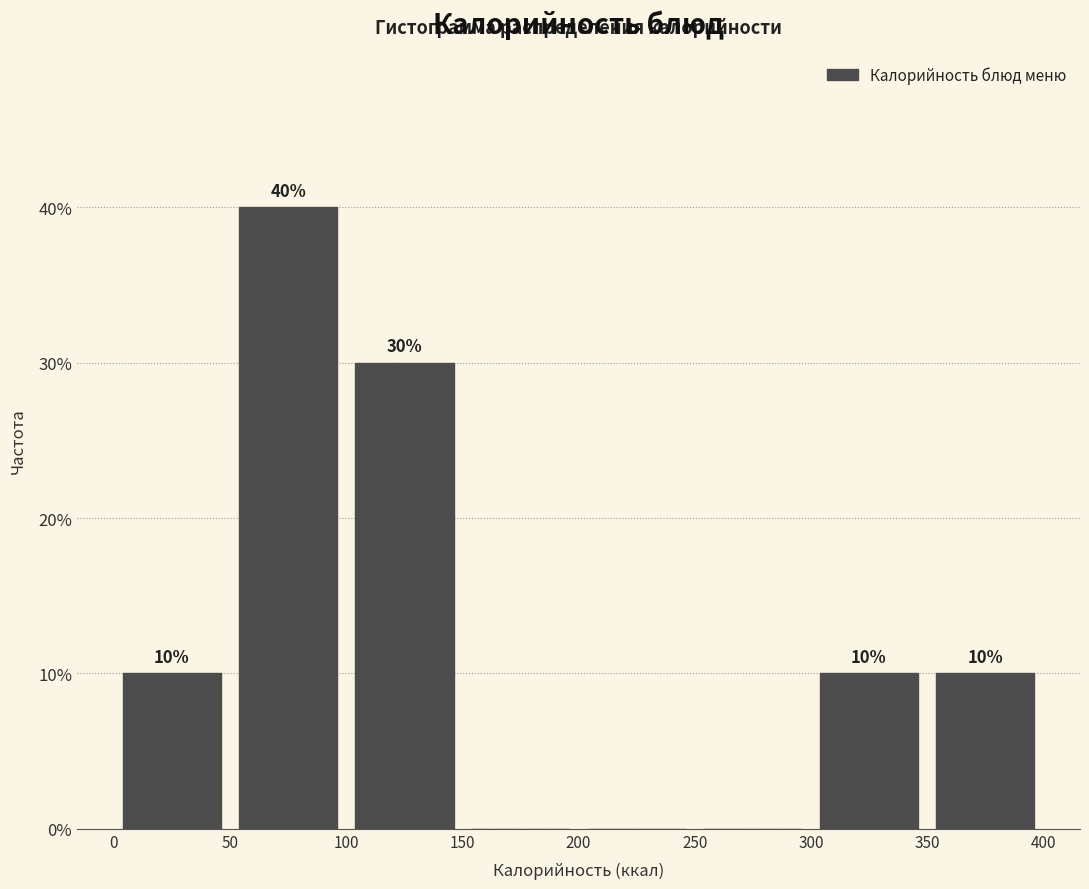

Which range on the x-axis has the tallest bar?

50 to 100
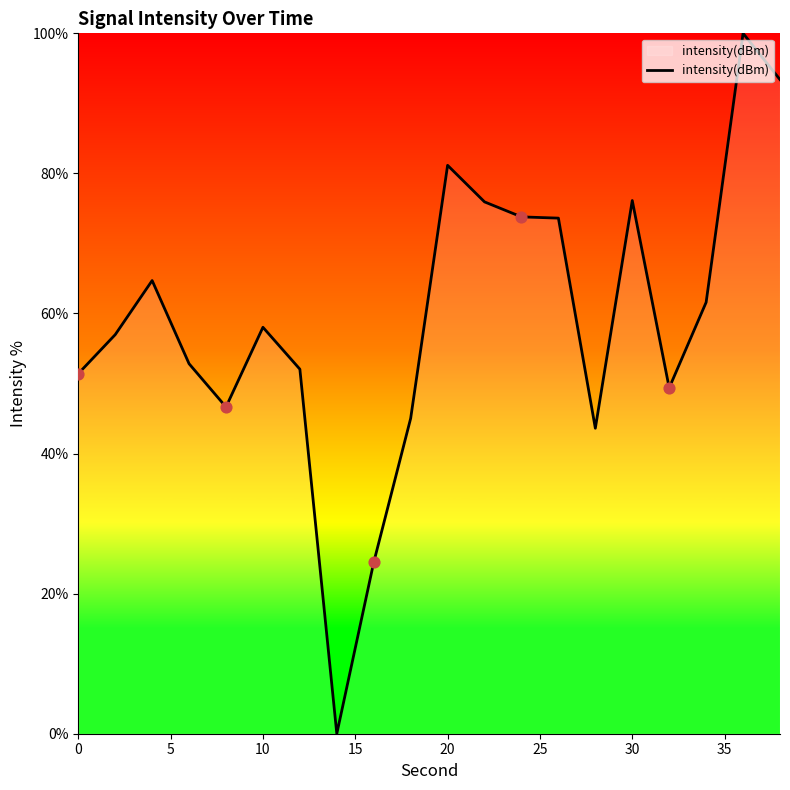

What is the difference between the maximum and minimum values?

100.0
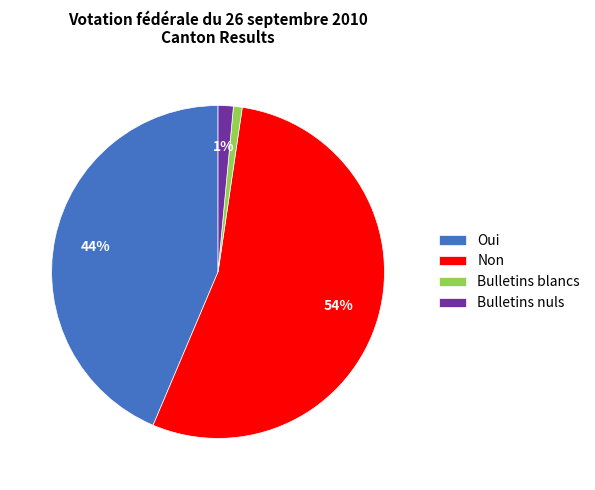

Between Oui and Non, which is larger?

Non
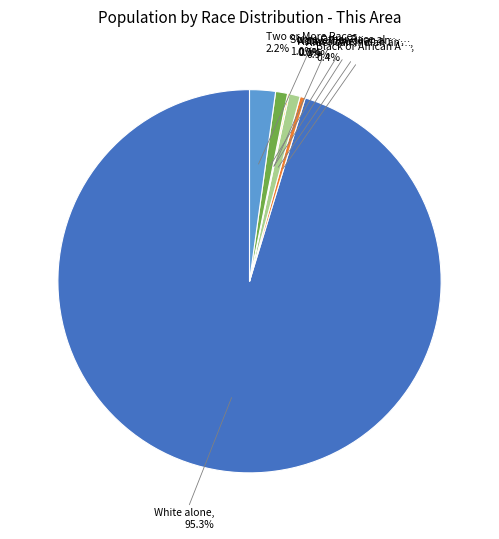

Does Two or More Races account for over 50% of the chart?

No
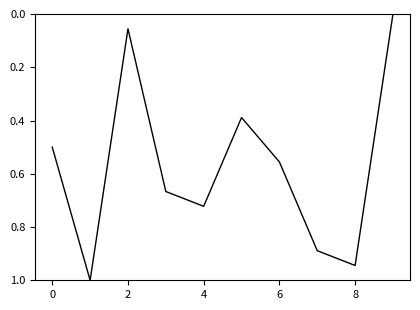

What is the difference between the maximum and minimum values?

1.0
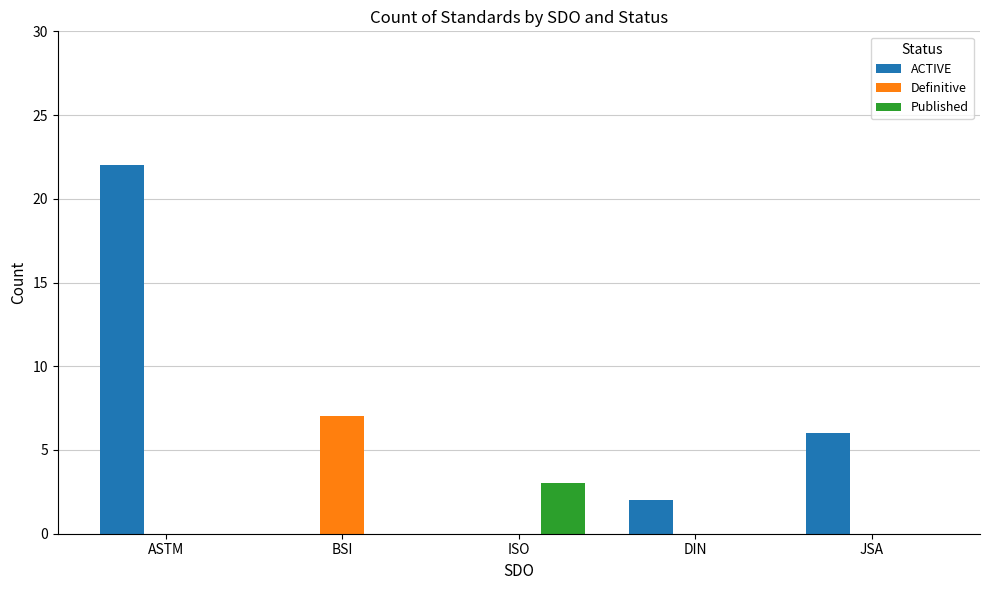

Which series has the largest total across all categories?

ACTIVE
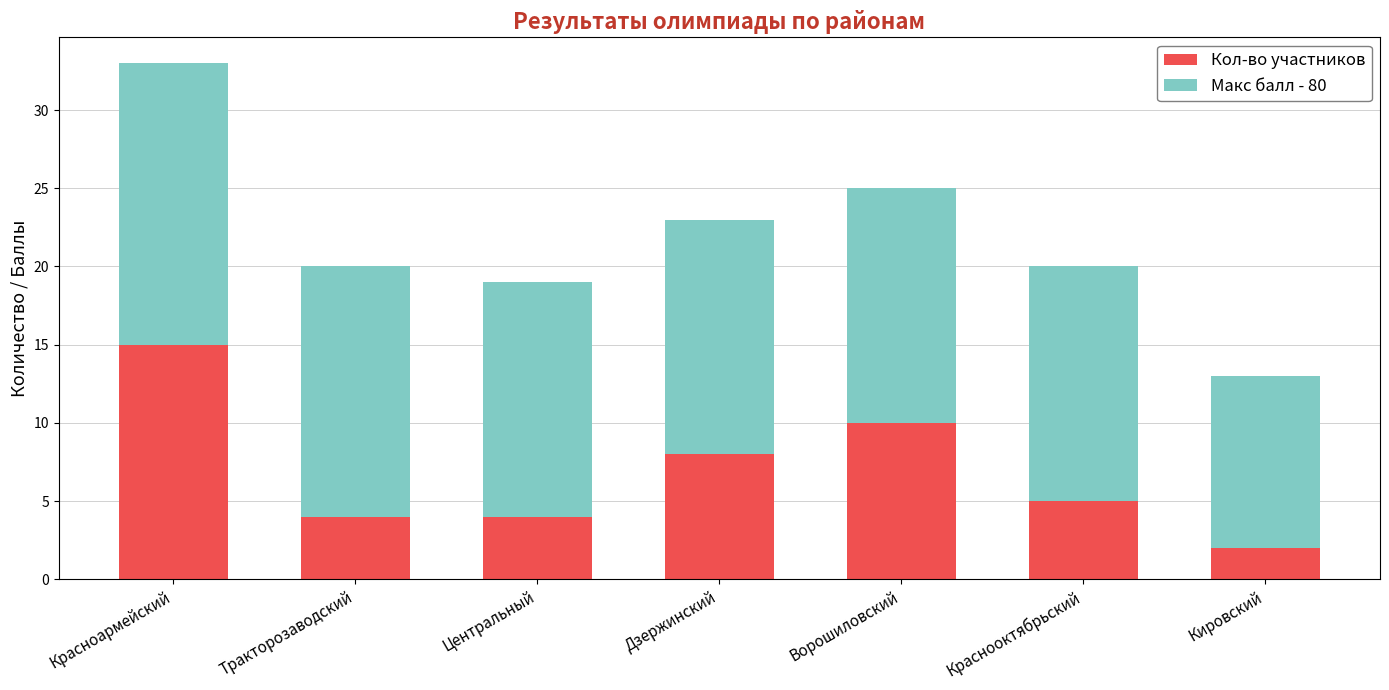

What is the total value across all series at Красноармейский?

33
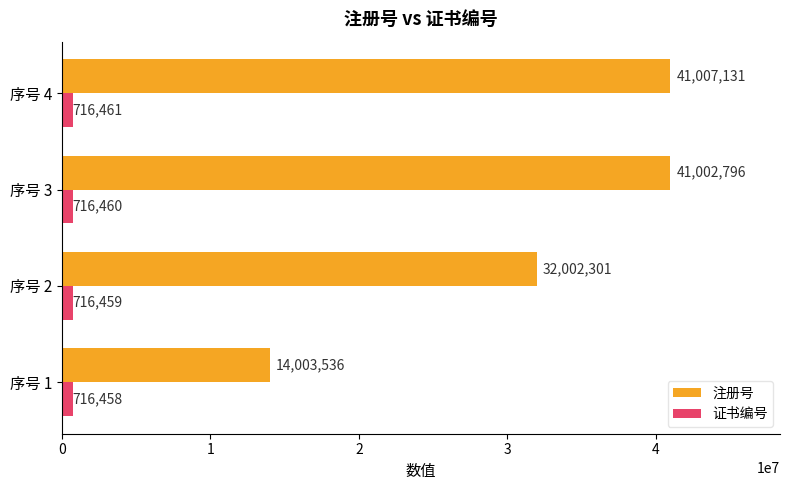

Count the 证书编号 values in the range 716459 to 716461.

3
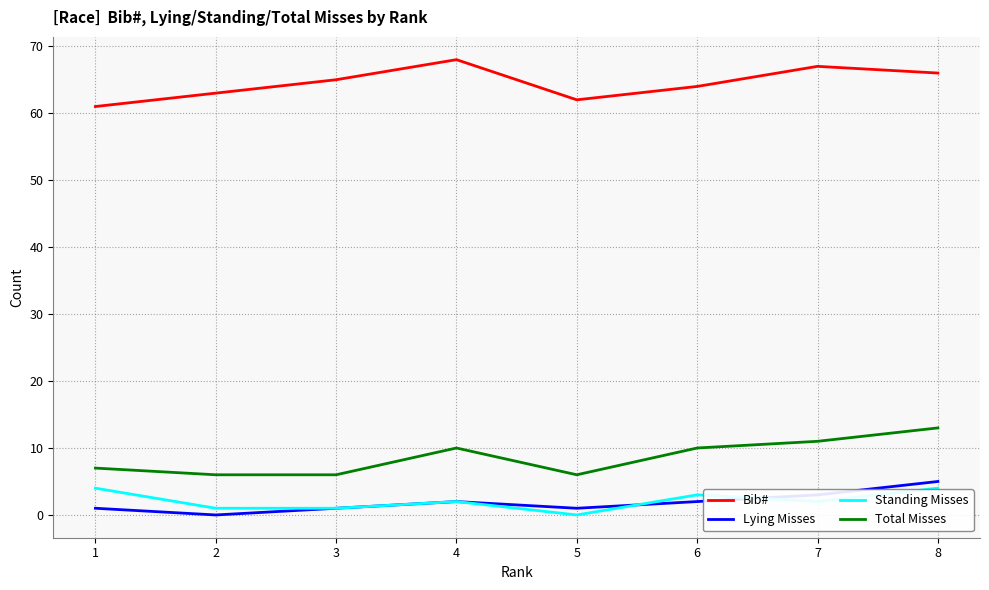

Read the Total Misses value at 8.

13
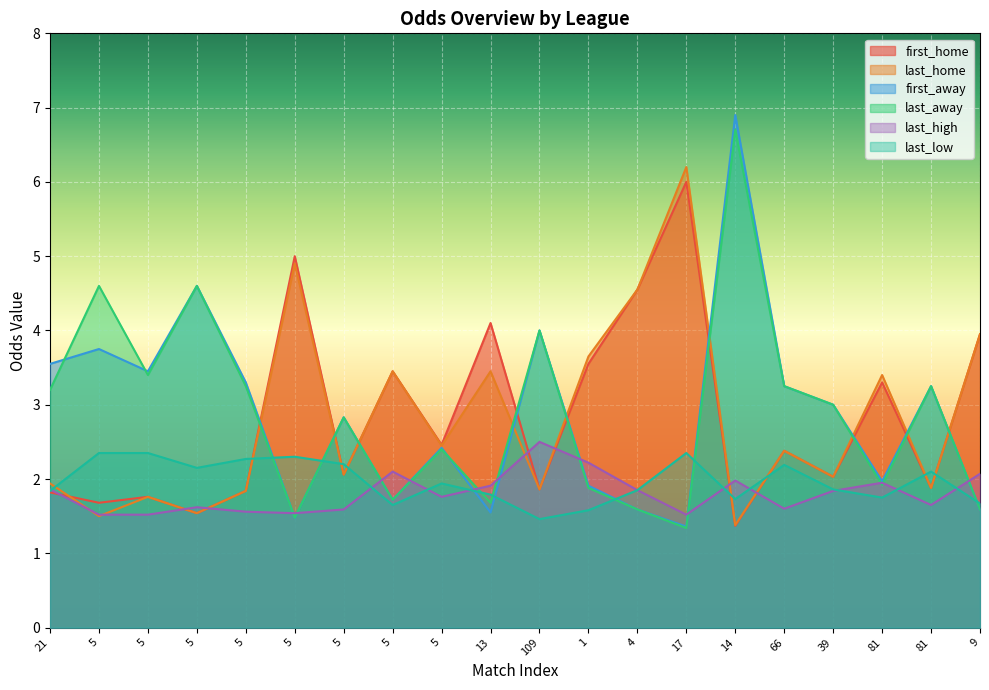

What is the spread (max minus min) of values at 5?

3.1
- - -
Task details | Put the lines above into a Markdown table with the columns "Row" and "Line," numbering each row and skipping blank lines. Leave out the picture lines.

Output |
| Row | Line |
|---|---|
| 1 | Which range on the x-axis has the tallest bar? |
| 2 | 50 to 100 |
| 3 | What is the difference between the maximum and minimum values? |
| 4 | 100.0 |
| 5 | Between Oui and Non, which is larger? |
| 6 | Non |
| 7 | Does Two or More Races account for over 50% of the chart? |
| 8 | No |
| 9 | What is the difference between the maximum and minimum values? |
| 10 | 1.0 |
| 11 | Which series has the largest total across all categories? |
| 12 | ACTIVE |
| 13 | What is the total value across all series at Красноармейский? |
| 14 | 33 |
| 15 | Count the 证书编号 values in the range 716459 to 716461. |
| 16 | 3 |
| 17 | Read the Total Misses value at 8. |
| 18 | 13 |
| 19 | What is the spread (max minus min) of values at 5? |
| 20 | 3.1 |